55. Friends versus Members
class Rational {
public:
friend Rational operator+(Rational, Rational); }
Versus the member function
Rational operator+(Rational); };

56. Friends versus Members (Continued)
Binary operators that are friend functions have two arguments; those that are member functions have one. Unary operators that are friend functions have one argument; those that are member functions have none.
Constructors, destructors, and virtual functions must be members.
The overloaded operators = (assignment), ( ) (function call), [ ] (subscripting), and -> (class member access) must be member functions, not friends.
Operations modifying state should be members.
Choose members when possible.

57. A Special Friend class Rational {
friend ostream& operator << (ostream&, Rational&);
… };
ostream& operator << (ostream& s, Rational& r)
return (s << r.numerator << “/” << r.denominator << “\n”); }

58. Constructors for Type Conversion
class Rational {
public:
Rational operator+(Rational);
Rational operator+(int);
friend Rational operator+(int, Rational); };

59. Constructors for Type Conversion (Continued)
Using implicit type conversion is easier:
class Rational {
public:
Rational (int, int=1); // or any constructor that takes one int
friend Rational operator+(Rational, Rational); … };

60. Constructors for Type Conversion (Continued)
Both of these allow:
Rational a(1, 2), b(1, 1);
b = a + a;
b = a + 1;
b = 1 + a;
Using implicit conversion allows the addtion function to be written once instead of three times.

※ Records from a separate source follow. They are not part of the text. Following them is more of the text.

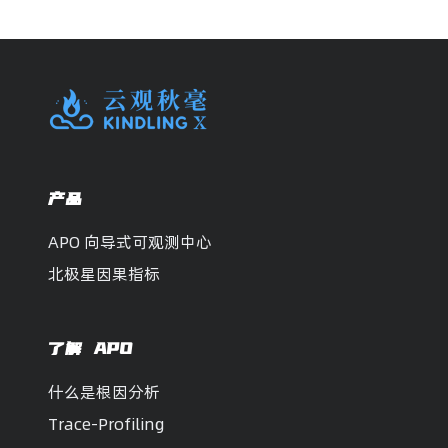
产品
APO 向导式可观测中心
北极星因果指标
了解 APO
什么是根因分析
Trace-Profiling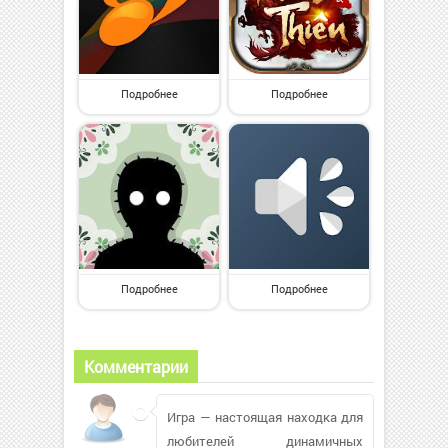
Подробнее
Подробнее
Подробнее
Подробнее
Комментарии
Игра — настоящая находка для
любителей динамичных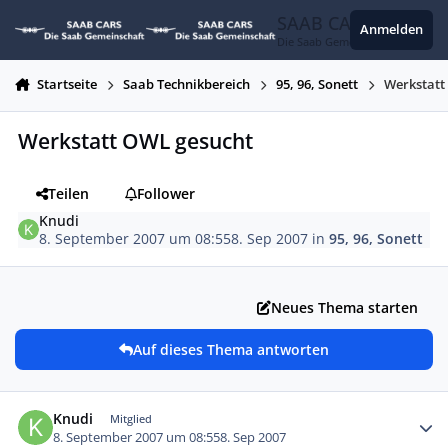
Zum Inhalt springen
SAAB CARS
Anmelden
Die Saab Gemeinschaft
Startseite
Saab Technikbereich
95, 96, Sonett
Werkstatt
Werkstatt OWL gesucht
Teilen
Follower
Knudi
8. September 2007 um 08:55
8. Sep 2007
in
95, 96, Sonett
Neues Thema starten
Auf dieses Thema antworten
Autor-Statistiken
Knudi
Mitglied
8. September 2007 um 08:55
8. Sep 2007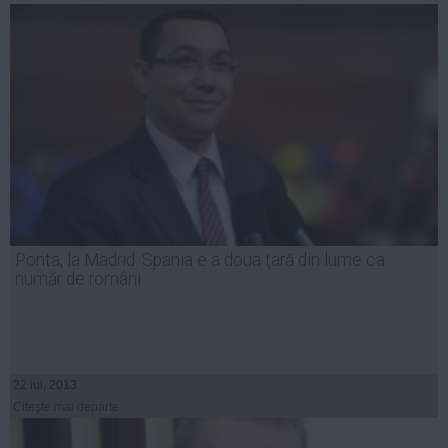
Ponta, la Madrid: Spania e a doua ţară din lume ca
număr de români
22 iul, 2013
Citeşte mai departe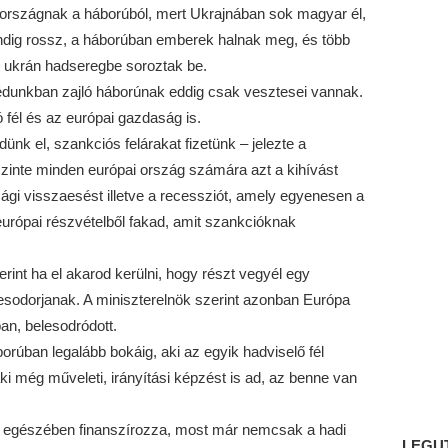
országnak a háborúból, mert Ukrajnában sok magyar él,
indig rossz, a háborúban emberek halnak meg, és több
z ukrán hadseregbe soroztak be.
dunkban zajló háborúnak eddig csak vesztesei vannak.
fél és az európai gazdaság is.
k el, szankciós felárakat fizetünk – jelezte a
zinte minden európai ország számára azt a kihívást
sági visszaesést illetve a recessziót, amely egyenesen a
európai részvételből fakad, amit szankcióknak
rint ha el akarod kerülni, hogy részt vegyél egy
esodorjanak. A miniszterelnök szerint azonban Európa
an, belesodródott.
borúban legalább bokáig, aki az egyik hadviselő fél
aki még műveleti, irányítási képzést is ad, az benne van
jes egészében finanszírozza, most már nemcsak a hadi
LEGU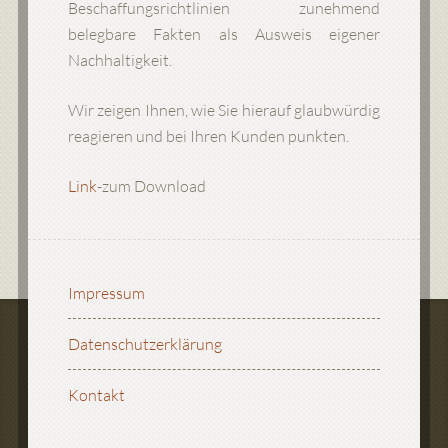
Beschaffungsrichtlinien zunehmend
belegbare Fakten als Ausweis eigener
Nachhaltigkeit.
Wir zeigen Ihnen, wie Sie hierauf glaubwürdig
reagieren und bei Ihren Kunden punkten.
Link
-zum Download
Impressum
Datenschutzerklärung
Kontakt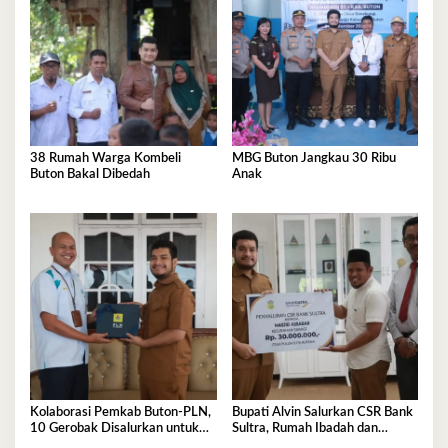
38 Rumah Warga Kombeli
MBG Buton Jangkau 30 Ribu
Buton Bakal Dibedah
Anak
Kolaborasi Pemkab Buton-PLN,
Bupati Alvin Salurkan CSR Bank
10 Gerobak Disalurkan untuk
Sultra, Rumah Ibadah dan
Pelaku UMKM
Sanitasi jadi Sasaran Bantuan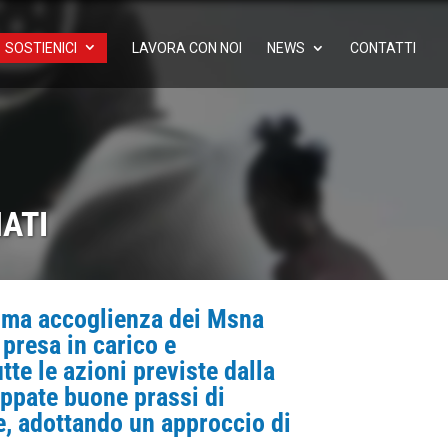
SOSTIENICI
LAVORA CON NOI
NEWS
CONTATTI
ATI
prima accoglienza dei Msna
i presa in carico e
te le azioni previste dalla
uppate buone prassi di
te, adottando un approccio di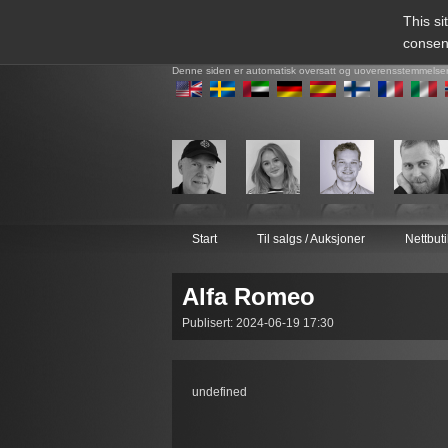
This si
consen
Denne siden er automatisk oversatt og uoverensstemmelse
Start
Til salgs / Auksjoner
Nettbut
Alfa Romeo
Publisert: 2024-06-19 17:30
undefined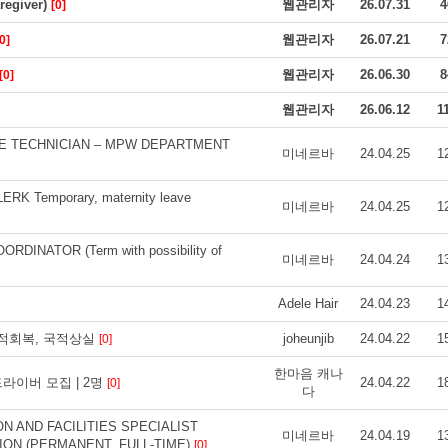
giver)
웹관리자
26.07.31
4
[0]
웹관리자
26.07.21
7
0]
웹관리자
26.06.30
8
[0]
웹관리자
26.06.12
1
VE TECHNICIAN ‒ MPW DEPARTMENT
미네르바
24.04.25
1
K Temporary, maternity leave
미네르바
24.04.25
1
INATOR (Term with possibility of
미네르바
24.04.24
1
Adele Hair
24.04.23
1
국적회복, 국적상실
joheunjib
24.04.22
1
[0]
한마음 캐나
라이버 모집 | 2명
24.04.22
1
[0]
다
N AND FACILITIES SPECIALIST
미네르바
24.04.19
1
ION (PERMANENT, FULL-TIME)
[0]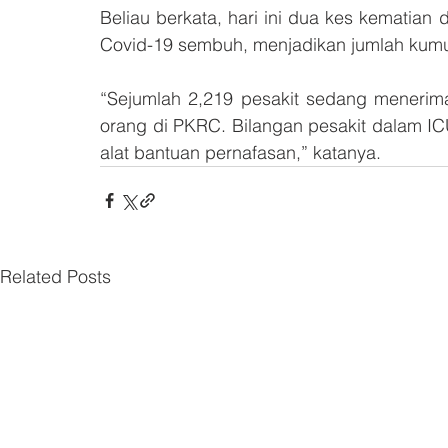
Beliau berkata, hari ini dua kes kematian 
Covid-19 sembuh, menjadikan jumlah kumu
“Sejumlah 2,219 pesakit sedang menerima 
orang di PKRC. Bilangan pesakit dalam IC
alat bantuan pernafasan,” katanya.
Related Posts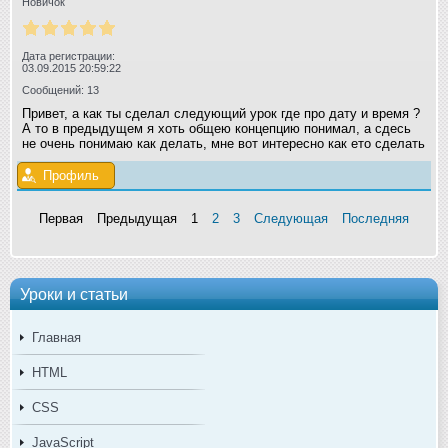
Новичок
Дата регистрации:
03.09.2015 20:59:22
Сообщений: 13
Привет, а как ты сделал следующий урок где про дату и время ?
А то в предыдущем я хоть общею концепцию понимал, а сдесь
не очень понимаю как делать, мне вот интересно как ето сделать
Профиль
Первая
Предыдущая
1
2
3
Следующая
Последняя
Уроки и статьи
Главная
HTML
CSS
JavaScript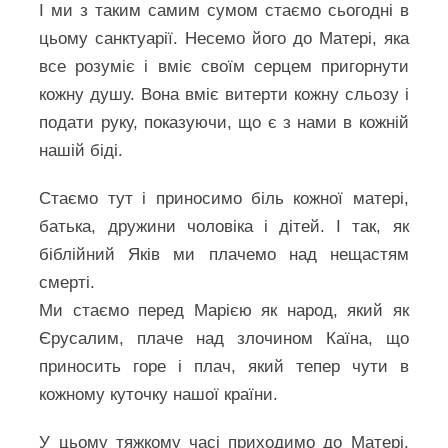
І ми з таким самим сумом стаємо сьогодні в
цьому санктуарії. Несемо його до Матері, яка
все розуміє і вміє своїм серцем пригорнути
кожну душу. Вона вміє витерти кожну сльозу і
подати руку, показуючи, що є з нами в кожній
нашій біді.
Стаємо тут і приносимо біль кожної матері,
батька, дружини чоловіка і дітей. І так, як
біблійний Яків ми плачемо над нещастям
смерті.
Ми стаємо перед Марією як народ, який як
Єрусалим, плаче над злочином Каїна, що
приносить горе і плач, який тепер чути в
кожному куточку нашої країни.
У цьому тяжкому часі приходимо до Матері,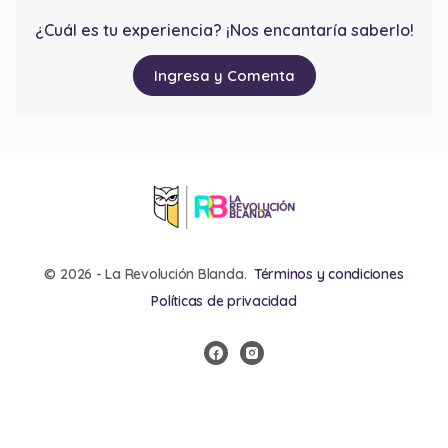
¿Cuál es tu experiencia? ¡Nos encantaría saberlo!
Ingresa y Comenta
© 2026 - La Revolución Blanda.
Términos y condiciones
Políticas de privacidad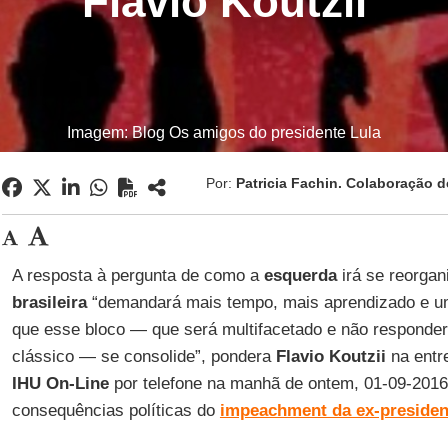
Flavio Koutzii
Imagem: Blog Os amigos do presidente Lula
Por:
Patricia Fachin. Colaboração d
A resposta à pergunta de como a
esquerda
irá se reorgan
brasileira
“demandará mais tempo, mais aprendizado e uma
que esse bloco — que será multifacetado e não responde
clássico — se consolide”, pondera
Flavio Koutzii
na entr
IHU On-Line
por telefone na manhã de ontem, 01-09-2016
consequências políticas do
impeachment da ex-presiden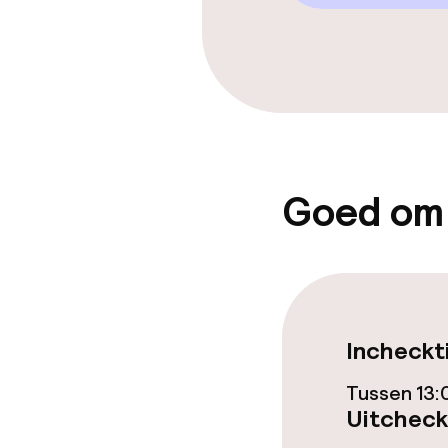
Entertainment
Gratis wifi
Tuin
Terras
Goed om
Eet- en drink
Restaurant
Incheckt
Bar
Tussen 13:
Uitcheck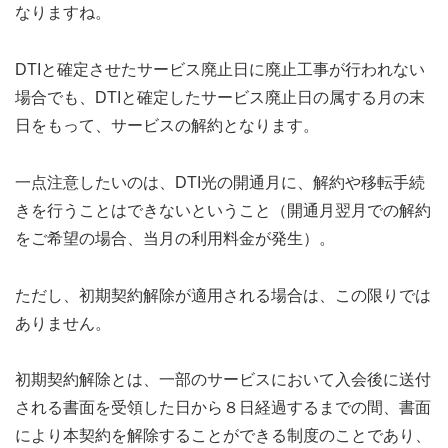
なりますね。
DTIと確定させたサービス廃止日に廃止工事が行われない
場合でも、DTIと確定したサービス廃止日の属する月の末
日をもって、サービスの解約となります。
一点注意したいのは、DTI光の開通月に、解約や移転手続
きを行うことはできないということ（開通月翌月での解約
をご希望の場合、当月の利用料金が発生）。
ただし、初期契約解除が適用される場合は、この限りでは
ありません。
初期契約解除とは、一部のサービスにおいて入会後に送付
される書面を受領した日から８日経過するまでの間、書面
により本契約を解除することができる制度のことであり、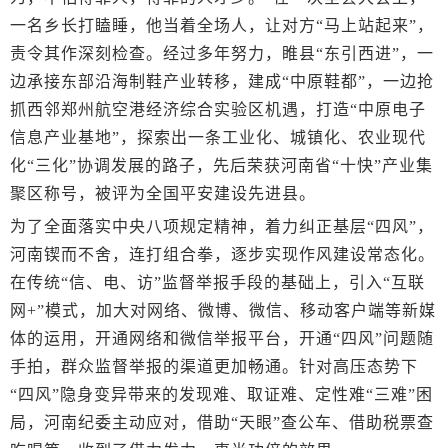
一名乡长打瞌睡，他当着全场人，让对方“马上站起来”，
责令其作深刻检查。经过多年努力，睢县“东引西进”，一
边承接东部沿海制鞋产业转移，建成“中原鞋都”，一边抢
抓西邻郑州航空港经济综合实验区机遇，打造“中原电子
信息产业基地”，探索出一条工业化、城镇化、农业现代
化“三化”协调发展的路子，先后荣获河南省“十快”产业集
聚区称号，被评为全国平安建设先进县。
为了全面落实中央八项规定精神，着力纠正基层“四风”，
河南锲而不舍，连打组合拳，逐步实现作风建设常态化。
在传统“信、电、访”监督举报手段的基础上，引入“互联
网+”模式，加大对网络、微博、微信、移动客户端等新媒
体的运用，开通网络和微信举报平台，开通“四风”问题随
手拍，群众监督举报的渠道更加畅通。针对高压态势下
“四风”隐身变异带来的发现难、取证难、定性难“三难”困
局，河南纪委主动应对，借助“天眼”查公车、借助税票查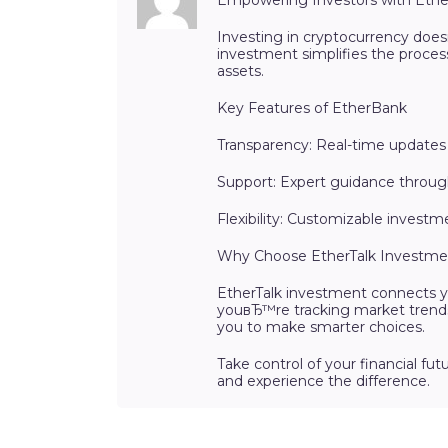
Investing in cryptocurrency doe
investment simplifies the process
assets.
Key Features of EtherBank
Transparency: Real-time updates 
Support: Expert guidance throug
Flexibility: Customizable investm
Why Choose EtherTalk Investme
EtherTalk investment connects yo
youвЂ™re tracking market trends
you to make smarter choices.
Take control of your financial fu
and experience the difference.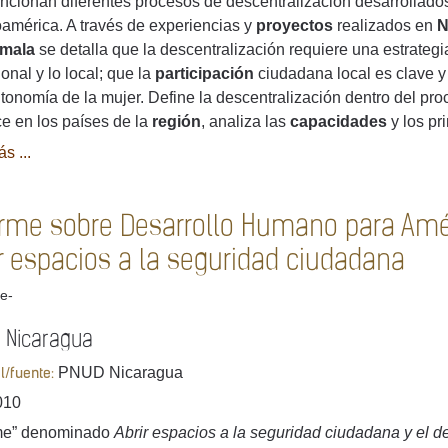
cionan diferentes procesos de descentralización desarrollados
américa. A través de experiencias y
proyectos
realizados en
N
mala
se detalla que la descentralización requiere una estrategi
ional y lo local; que la
participación
ciudadana local es clave y
utonomía de la mujer. Define la descentralización dentro del pr
e en los países de la
región
, analiza las
capacidades
y los pri
s ...
orme sobre Desarrollo Humano para Amér
ir espacios a la seguridad ciudadana
e-
 Nicaragua
PNUD Nicaragua
al/fuente:
010
rme” denominado
Abrir espacios a la seguridad ciudadana y el 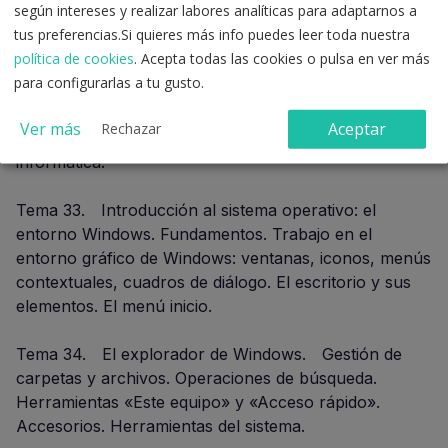
según intereses y realizar labores analíticas para adaptarnos a
documentación judicial.
tus preferencias.Si quieres más info puedes leer toda nuestra
política de cookies
. Acepta todas las cookies o pulsa en ver más
Tema 32. Informática básica: conceptos
para configurarlas a tu gusto.
fundamentales sobre el hardware y el software.
Sistemas de almacenamiento de datos. Sistemas
Ver más
Aceptar
Rechazar
operativos. Nociones básicas de seguridad
informática.
Tema 33. Introducción al sistema operativo: el
entorno Windows. Fundamentos. Trabajo en el
entorno gráfico de Windows: ventanas, iconos, menús
contextuales, cuadros de diálogo. El escritorio y sus
elementos. El menú inicio.
Tema 34. El explorador de Windows. Gestión de
carpetas y archivos. Operaciones de búsqueda.
Herramientas «Este equipo» y «Acceso rápido».
Accesorios. Herramientas del sistema.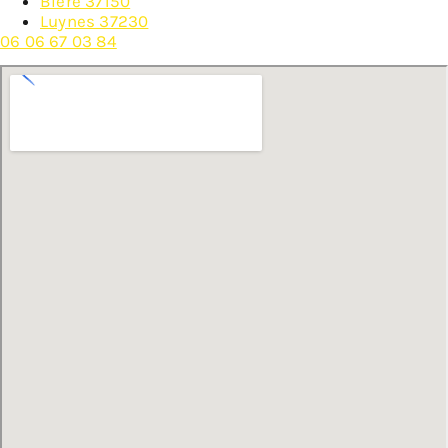
Bléré 37150
Luynes 37230
06 06 67 03 84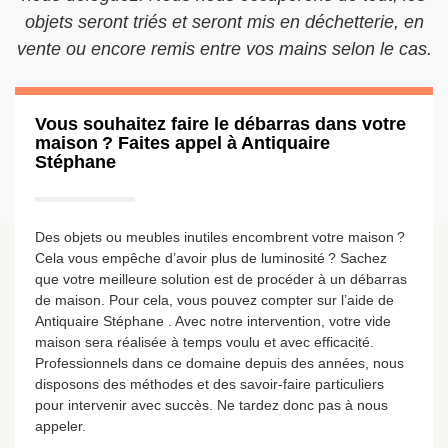
objets seront triés et seront mis en déchetterie, en
vente ou encore remis entre vos mains selon le cas.
Vous souhaitez faire le débarras dans votre
maison ? Faites appel à Antiquaire
Stéphane
Des objets ou meubles inutiles encombrent votre maison ?
Cela vous empêche d’avoir plus de luminosité ? Sachez
que votre meilleure solution est de procéder à un débarras
de maison. Pour cela, vous pouvez compter sur l’aide de
Antiquaire Stéphane . Avec notre intervention, votre vide
maison sera réalisée à temps voulu et avec efficacité.
Professionnels dans ce domaine depuis des années, nous
disposons des méthodes et des savoir-faire particuliers
pour intervenir avec succès. Ne tardez donc pas à nous
appeler.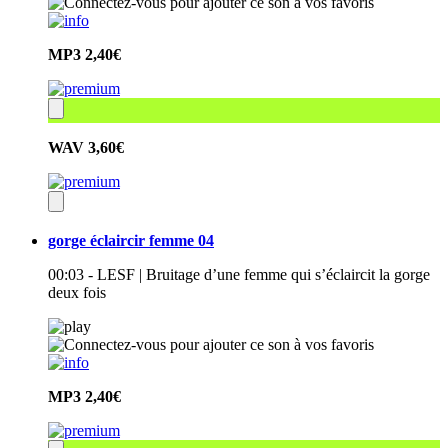
MP3
2,40€
WAV
3,60€
gorge éclaircir femme 04
00:03 - LESF | Bruitage d’une femme qui s’éclaircit la gorge
deux fois
MP3
2,40€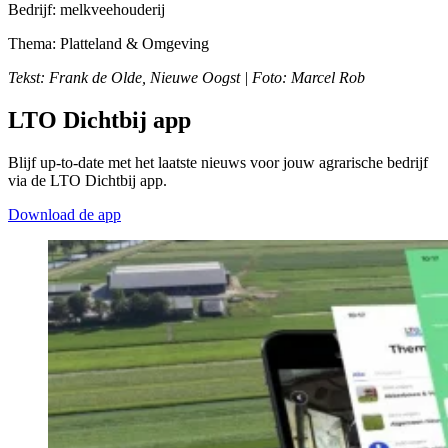
Bedrijf: melkveehouderij
Thema: Platteland & Omgeving
Tekst: Frank de Olde, Nieuwe Oogst | Foto: Marcel Rob
LTO Dichtbij app
Blijf up-to-date met het laatste nieuws voor jouw agrarische bedrijf
via de LTO Dichtbij app.
Download de app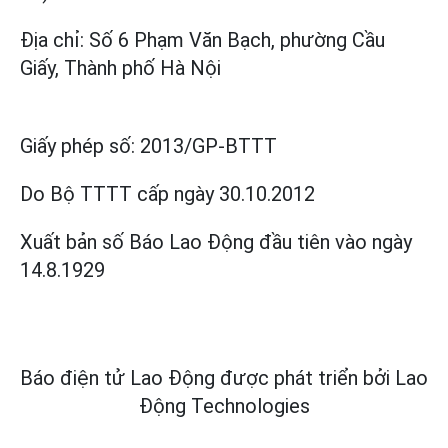
Địa chỉ: Số 6 Phạm Văn Bạch, phường Cầu
Giấy, Thành phố Hà Nội
Giấy phép số:
2013/GP-BTTT
Do Bộ TTTT cấp
ngày 30.10.2012
Xuất bản số Báo Lao Động đầu tiên vào ngày
14.8.1929
Báo điện tử Lao Động được phát triển bởi
Lao
Động Technologies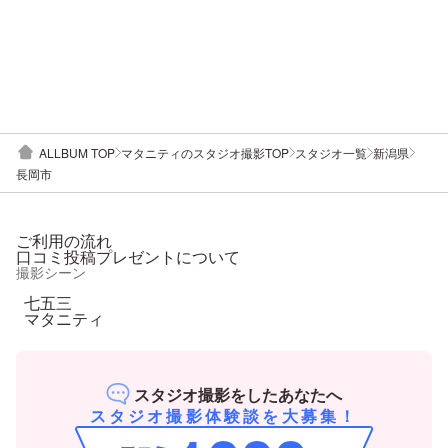
ALLBUM TOP
マタニティのスタジオ撮影TOP
スタジオ一覧
新潟県
長岡市
ご利用の流れ
口コミ投稿プレゼントについて
撮影シーン
七五三
マタニティ
スタジオ撮影をしたあなたへ
スタジオ撮影体験談を大募集！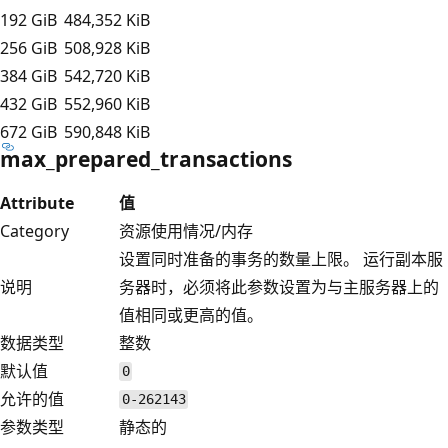
192 GiB
484,352 KiB
256 GiB
508,928 KiB
384 GiB
542,720 KiB
432 GiB
552,960 KiB
672 GiB
590,848 KiB
max_prepared_transactions
Attribute
值
Category
资源使用情况/内存
设置同时准备的事务的数量上限。 运行副本服
说明
务器时，必须将此参数设置为与主服务器上的
值相同或更高的值。
数据类型
整数
默认值
0
允许的值
0-262143
参数类型
静态的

61. Constructors for Type Conversion (Continued)
A constructor with one argument is a user-defined conversion operator that can be implicitly applied
Only one level of conversion will be implicitly applied.
Conversion can be explicitly requested by casting:
typeName(expression)
This notation can also be used for basic types as an alternative to the traditional C cast notation.
Member functions are invoked only for real objects; friend functions can be called for an object created by implicit conversion.

62. Conversion Operators class Rational { … public:
operatior int( ) //convert from Rational to int
return int (float (numerator) / denominator + 0.5); }

63. Constructors for Type Conversion
There are several limitations in using constructors for type conversion:
They may not allow implicit conversion from a user-defined type to a basic type
They must modify the declaration for an old type when specifying a conversion from a new type to it.
When both forms of type conversion are in a program, the compiler flags ambiguities. For example, if both the one-parameter constructor for Rational and the int( ) operator exist, given
Rational a(1, 2);
a + 1 generates a compile-time error, because a can be converted to an int, or 1 can be converted to a Rational.